Насчет поправок — пусть остается, как было прежде «о Италии» — в Вашу честь. Но «И Лермонтов один выходит на дорогу» — магическая строчка и менять ее никак нельзя.[1204] И «зато, как человек»... тоже поправкам не поддается. Пусть остается, как есть.
Все же Жоржа очень тронуло, что Вы принимаете так близко к сердцу его стихи, несмотря на неприятности. Какие? Очень оба надеемся, что они уже в прошлом.
Жоржу, к сожалению, совсем не лучше. За шесть недель он потерял 8 кило и стал скелетом. Весит он 52 кило. Наше существование сейчас до того тяжело, что об этом и писать не стоит.
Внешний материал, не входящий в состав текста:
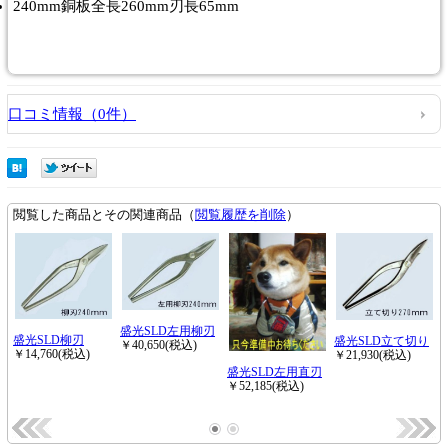
240mm銅板全長260mm刃長65mm
口コミ情報（0件）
Сегодня доктор неожиданно объявил мне, что можно ждать конца в любой день и час. Что сердце абсолютно никуда не годится. Но я ему не очень верю, т. к. он уже отправил Жоржа в госпиталь для операции простата,[1205] совершенно зря.
Благодаря 200 долларам Мих. Михайловича я смогу свести Жоржа на такси в Тулон к кардиологу. Слава Богу, что это теперь нам доступно. До сих пор никакого правильного диагноза поставлено не было. То — сироз <цирроз. — Публ.> печени, то всякие другие ужасы. И все оказывается вздор.
Простите, что енчу.
Ну, всего-всего наилучшего и всевозможных удач Вам и О<льге> А<ндреевне>.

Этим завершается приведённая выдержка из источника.